Como autor de quase todas as letras – duas são parcerias, como a com Leoni, em Dias Assim -, a personalidade de Tico se faz presente no conceito que propõe e assina junto a Renato Rocha (guitarra), Phil (guitarra e voz), André Macca (baixo), Fábio Brasil (bateria) e o DJ Cléston. Isso porque em 2017 o Detonautas completa 20 anos de carreira e ele 40 de idade. As duas datas, símbolos de maturidade artística e pessoal, casam perfeitamente com o clamor por pacificidade que canta desde Nossos Segredos. “Chega de brigar / Escute essa canção / Quero te encontrar e conversar”, diz a faixa de abertura.
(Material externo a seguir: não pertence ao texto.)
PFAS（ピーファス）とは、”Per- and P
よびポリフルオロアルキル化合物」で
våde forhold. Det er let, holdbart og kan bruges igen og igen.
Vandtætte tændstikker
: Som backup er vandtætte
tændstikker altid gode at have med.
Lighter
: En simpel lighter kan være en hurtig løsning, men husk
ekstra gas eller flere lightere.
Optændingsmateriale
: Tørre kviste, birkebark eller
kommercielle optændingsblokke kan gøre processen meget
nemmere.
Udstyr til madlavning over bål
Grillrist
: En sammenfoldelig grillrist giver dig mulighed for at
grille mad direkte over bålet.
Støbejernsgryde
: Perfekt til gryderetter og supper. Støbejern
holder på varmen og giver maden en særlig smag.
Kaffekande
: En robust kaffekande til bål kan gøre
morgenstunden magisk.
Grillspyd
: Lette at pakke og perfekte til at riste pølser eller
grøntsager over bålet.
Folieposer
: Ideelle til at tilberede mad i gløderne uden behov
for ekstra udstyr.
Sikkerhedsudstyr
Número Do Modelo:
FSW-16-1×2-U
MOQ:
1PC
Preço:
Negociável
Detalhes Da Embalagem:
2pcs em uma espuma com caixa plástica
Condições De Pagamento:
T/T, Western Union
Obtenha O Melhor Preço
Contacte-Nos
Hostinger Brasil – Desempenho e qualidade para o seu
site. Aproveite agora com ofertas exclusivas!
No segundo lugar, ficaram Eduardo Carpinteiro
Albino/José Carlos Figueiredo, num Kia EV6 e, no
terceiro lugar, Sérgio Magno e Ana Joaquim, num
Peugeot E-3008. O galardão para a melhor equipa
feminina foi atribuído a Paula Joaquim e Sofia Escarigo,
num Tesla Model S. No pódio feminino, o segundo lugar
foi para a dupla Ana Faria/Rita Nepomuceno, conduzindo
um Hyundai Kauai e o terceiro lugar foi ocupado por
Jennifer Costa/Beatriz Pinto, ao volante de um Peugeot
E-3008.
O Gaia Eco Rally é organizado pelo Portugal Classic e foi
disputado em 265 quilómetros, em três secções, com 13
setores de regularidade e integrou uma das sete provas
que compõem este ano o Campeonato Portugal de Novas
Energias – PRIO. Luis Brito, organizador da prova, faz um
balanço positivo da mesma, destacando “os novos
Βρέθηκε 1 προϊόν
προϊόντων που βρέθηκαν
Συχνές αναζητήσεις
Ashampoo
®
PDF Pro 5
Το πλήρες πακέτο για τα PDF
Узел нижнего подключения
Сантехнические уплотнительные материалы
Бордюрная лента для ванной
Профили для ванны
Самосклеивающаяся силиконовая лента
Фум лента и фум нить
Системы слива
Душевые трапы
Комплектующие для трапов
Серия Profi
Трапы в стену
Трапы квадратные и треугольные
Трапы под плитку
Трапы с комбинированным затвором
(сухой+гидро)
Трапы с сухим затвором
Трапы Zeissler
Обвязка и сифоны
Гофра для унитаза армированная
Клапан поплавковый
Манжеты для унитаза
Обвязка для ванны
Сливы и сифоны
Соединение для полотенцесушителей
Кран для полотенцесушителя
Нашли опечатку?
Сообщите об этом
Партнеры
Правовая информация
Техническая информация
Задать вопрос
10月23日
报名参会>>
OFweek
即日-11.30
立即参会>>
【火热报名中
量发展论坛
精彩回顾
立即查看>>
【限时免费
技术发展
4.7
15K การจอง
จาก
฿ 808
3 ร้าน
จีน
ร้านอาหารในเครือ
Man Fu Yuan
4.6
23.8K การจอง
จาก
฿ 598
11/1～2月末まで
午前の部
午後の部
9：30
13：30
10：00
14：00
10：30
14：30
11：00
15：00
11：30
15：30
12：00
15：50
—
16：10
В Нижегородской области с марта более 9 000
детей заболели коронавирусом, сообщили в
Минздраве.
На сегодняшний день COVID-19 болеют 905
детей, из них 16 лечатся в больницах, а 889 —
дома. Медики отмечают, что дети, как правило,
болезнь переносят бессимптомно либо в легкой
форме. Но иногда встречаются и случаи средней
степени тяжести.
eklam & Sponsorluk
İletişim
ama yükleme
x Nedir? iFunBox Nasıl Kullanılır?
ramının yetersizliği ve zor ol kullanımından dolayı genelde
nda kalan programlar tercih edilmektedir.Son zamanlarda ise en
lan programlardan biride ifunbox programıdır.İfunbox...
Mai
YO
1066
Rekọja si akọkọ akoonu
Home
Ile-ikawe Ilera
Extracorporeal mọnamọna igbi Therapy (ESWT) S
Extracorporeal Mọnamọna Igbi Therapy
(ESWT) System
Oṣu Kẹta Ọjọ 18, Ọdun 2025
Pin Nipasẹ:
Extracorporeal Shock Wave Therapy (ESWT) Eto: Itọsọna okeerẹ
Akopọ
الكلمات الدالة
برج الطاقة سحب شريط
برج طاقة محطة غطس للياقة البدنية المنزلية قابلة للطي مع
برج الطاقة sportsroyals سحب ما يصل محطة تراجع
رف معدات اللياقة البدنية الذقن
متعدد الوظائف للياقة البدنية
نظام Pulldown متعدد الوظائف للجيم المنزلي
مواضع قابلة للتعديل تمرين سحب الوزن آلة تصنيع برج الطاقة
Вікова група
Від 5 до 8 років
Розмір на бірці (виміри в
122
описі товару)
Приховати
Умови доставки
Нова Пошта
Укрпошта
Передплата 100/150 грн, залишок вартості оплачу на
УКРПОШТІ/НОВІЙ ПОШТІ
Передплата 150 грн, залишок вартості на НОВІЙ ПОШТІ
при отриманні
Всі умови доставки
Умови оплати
O todo pode soar romântico, mas uma audição atenta é suficiente para a percepção de recados politizados, em nome do amor universal. Não foi a escolha por sonoridade pouco rasgada, com guitarras bem menos pesadas, que fechou espaço para letras como a de Brother, óbvio pedido por tolerância à todas as formas de amor.
A única a fugir do todo é Acre Song, que fecha o álbum destoando das demais talvez pelo tempo em que foi composta, 2009. Por isso mesmo, remete ao jeito mais moleque e desprendido lá do início, lembrando bastante Sonhos Verdes, hit do Psicodeliamorsexo&distorção (2006). Um suspiro, assim como todo o VI, para os mais saudosos da última geração de pop rock a ter protagonismo na música popular nacional.